Exercise prompt: The lines below starting at the line containing "zdalnych lub hybrydowych" and ending at the line containing "instytucjom kształcenia ogólnego" are to be repeated exactly, with both ends kept and nothing else added.

Input data:
---

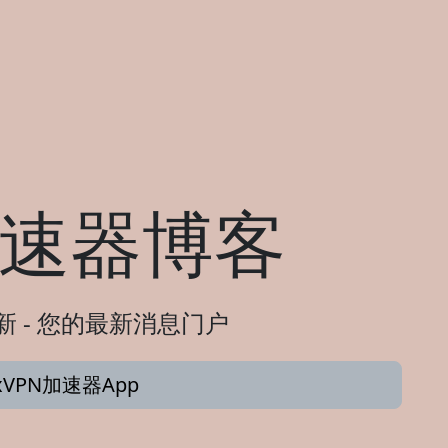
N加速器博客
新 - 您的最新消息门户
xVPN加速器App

---

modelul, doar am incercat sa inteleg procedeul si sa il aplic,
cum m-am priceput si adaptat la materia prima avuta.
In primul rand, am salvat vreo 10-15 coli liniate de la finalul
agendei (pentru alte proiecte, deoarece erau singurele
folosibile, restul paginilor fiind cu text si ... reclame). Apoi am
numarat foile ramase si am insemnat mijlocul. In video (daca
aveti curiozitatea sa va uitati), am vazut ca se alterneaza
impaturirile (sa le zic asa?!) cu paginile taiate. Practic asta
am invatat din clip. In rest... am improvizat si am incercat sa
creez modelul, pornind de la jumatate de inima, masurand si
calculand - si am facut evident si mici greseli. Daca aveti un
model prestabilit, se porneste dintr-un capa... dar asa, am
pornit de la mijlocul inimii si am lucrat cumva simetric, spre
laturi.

---

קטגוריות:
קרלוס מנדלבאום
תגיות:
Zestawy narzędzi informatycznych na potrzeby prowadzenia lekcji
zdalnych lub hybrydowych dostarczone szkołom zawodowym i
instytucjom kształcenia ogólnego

---

Result of this task:
zdalnych lub hybrydowych dostarczone szkołom zawodowym i
instytucjom kształcenia ogólnego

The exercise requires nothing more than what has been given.